Question

A solution contains ${\text{F}}{{\text{e}}^{{\text{2 + }}}}$ ,${\text{F}}{{\text{e}}^{{\text{3 + }}}}$ and ${{\text{I}}^ - }$ ions. This solution was treated with iodine at ${\text{35}}{\,^{\text{o}}}{\text{C}}$ . ${{\text{E}}^{\text{o}}}$ for ${\text{F}}{{\text{e}}^{{\text{3 + }}}}/{\text{F}}{{\text{e}}^{{\text{2 + }}}}$ is $ + 0.77$ V and ${{\text{E}}^{\text{o}}}$ for ${{\text{I}}_2}{\text{/2}}{{\text{I}}^ - }\, = \,0.536$ V. The favourable redox reaction is:

Answer 1

Hint: Standard reduction potential of the half-cell is given and we have to determine the favourable redox reaction means the reduction and oxidation reaction. We will check the reduction potential. The species having high reduction potential will get reduced and the species having low reduction potential will get oxidized.

Complete step-by-step answer:The given half-cell reduction reactions are as follows:
\[{\text{F}}{{\text{e}}^{{\text{3 + }}}} + \,{{\text{e}}^ - }\, \to \,{\text{F}}{{\text{e}}^{{\text{2 + }}}}\]; ${{\text{E}}^{\text{o}}}\, = \, + 0.77\,{\text{volt}}$
\[{{\text{I}}_2}\, + \,{\text{2}}{{\text{e}}^ - }\, \to {\text{2}}{{\text{I}}^ - }\,\]; ${{\text{E}}^{\text{o}}}\, = \, + 0.536\,{\text{volt}}$
Now, we will decide the cathodic and anodic reaction as follows:
The species having high reduction potential get reduced at the cathode and the species having low reduction potential get oxidized at the anode.
The reduction potential of \[{\text{F}}{{\text{e}}^{{\text{3 + }}}}\] ($ + 0.77\,{\text{volt}}$) is greater than the reduction potential of \[{{\text{I}}_2}\]($ + 0.536\,{\text{volt}}$) so, \[{\text{F}}{{\text{e}}^{{\text{3 + }}}}\] will get reduce at the cathode and \[{{\text{I}}_2}\] will get oxidized at the anode.
So, the reduction reaction of \[{\text{F}}{{\text{e}}^{{\text{3 + }}}}\] will take place at cathode and oxidation reaction of \[{{\text{I}}_2}\] will take place at anode.
Reduction: \[{\text{F}}{{\text{e}}^{{\text{3 + }}}} + \,{{\text{e}}^ - }\, \to \,{\text{F}}{{\text{e}}^{{\text{2 + }}}}\]
Oxidation: \[{\text{2}}{{\text{I}}^ - }\, \to {{\text{I}}_2}\, + \,{\text{2}}{{\text{e}}^ - }\]
So, the complete redox reaction is,
\[{\text{2}}\,{\text{F}}{{\text{e}}^{{\text{3 + }}}} + \,{\text{2}}{{\text{I}}^ - }\,\, \to \,2\,{\text{F}}{{\text{e}}^{{\text{2 + }}}}\,{\text{ + }}\,\,{{\text{I}}_2}\]

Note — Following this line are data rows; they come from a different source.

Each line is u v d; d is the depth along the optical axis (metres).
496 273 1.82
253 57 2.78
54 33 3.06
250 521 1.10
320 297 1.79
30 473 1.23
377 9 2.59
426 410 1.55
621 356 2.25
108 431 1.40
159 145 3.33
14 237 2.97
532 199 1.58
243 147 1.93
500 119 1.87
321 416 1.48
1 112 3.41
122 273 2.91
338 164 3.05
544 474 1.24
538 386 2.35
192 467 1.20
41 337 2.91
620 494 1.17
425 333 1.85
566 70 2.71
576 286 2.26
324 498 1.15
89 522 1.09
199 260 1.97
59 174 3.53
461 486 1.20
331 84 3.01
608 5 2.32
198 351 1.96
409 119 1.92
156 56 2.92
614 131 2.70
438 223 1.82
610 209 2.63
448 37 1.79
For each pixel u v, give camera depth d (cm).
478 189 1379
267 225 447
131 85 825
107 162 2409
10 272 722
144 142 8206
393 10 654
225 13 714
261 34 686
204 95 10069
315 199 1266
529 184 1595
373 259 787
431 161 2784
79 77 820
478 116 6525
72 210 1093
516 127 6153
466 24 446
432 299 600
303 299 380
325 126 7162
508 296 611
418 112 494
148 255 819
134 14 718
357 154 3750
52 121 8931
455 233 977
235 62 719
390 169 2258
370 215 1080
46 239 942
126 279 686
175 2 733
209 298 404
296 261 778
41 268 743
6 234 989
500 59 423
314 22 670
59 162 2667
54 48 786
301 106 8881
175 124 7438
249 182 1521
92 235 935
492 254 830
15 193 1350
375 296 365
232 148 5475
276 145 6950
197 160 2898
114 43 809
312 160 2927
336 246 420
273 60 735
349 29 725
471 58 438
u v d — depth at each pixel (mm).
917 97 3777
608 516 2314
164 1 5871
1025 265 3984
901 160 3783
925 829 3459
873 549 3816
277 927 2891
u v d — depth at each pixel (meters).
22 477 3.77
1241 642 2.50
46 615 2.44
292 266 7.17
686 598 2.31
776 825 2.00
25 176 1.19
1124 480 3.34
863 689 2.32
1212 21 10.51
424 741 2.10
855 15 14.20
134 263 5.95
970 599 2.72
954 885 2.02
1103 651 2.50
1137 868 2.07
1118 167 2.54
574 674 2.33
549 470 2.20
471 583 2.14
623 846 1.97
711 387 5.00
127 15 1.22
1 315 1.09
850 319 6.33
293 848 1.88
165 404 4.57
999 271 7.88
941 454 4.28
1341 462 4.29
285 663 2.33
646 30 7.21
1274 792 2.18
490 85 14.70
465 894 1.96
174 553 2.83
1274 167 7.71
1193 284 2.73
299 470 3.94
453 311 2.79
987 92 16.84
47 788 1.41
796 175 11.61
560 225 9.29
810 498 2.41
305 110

Therefore, the favourable redox reaction is \[{\text{2}}\,{\text{F}}{{\text{e}}^{{\text{3 + }}}} + \,{\text{2}}{{\text{I}}^ - }\,\, \to \,2\,{\text{F}}{{\text{e}}^{{\text{2 + }}}}\,{\text{ + }}\,\,{{\text{I}}_2}\].

Note:According to the electrochemical series the element having high reduction work as oxidising agent and the element having low reduction work as reducing agent. By determining the standard reduction potential of the cell we can determine that the cell will work or not. The following expression is used for the determination of standard reduction potential of the cell;
\[{\text{E}}_{{\text{cell}}}^ \circ {\text{ = }}\,{\text{E}}_{{\text{cathode}}}^ \circ \, - {\text{E}}_{{\text{anode}}}^ \circ \]
Where,
\[{\text{E}}_{{\text{cell}}}^ \circ \] is the standard reduction potential of the cell
\[{\text{E}}_{{\text{cathode}}}^ \circ \] is the reduction potential of the cathode half-cell
\[{\text{E}}_{{\text{anode}}}^ \circ \] is the reduction potential of the anode half-cell.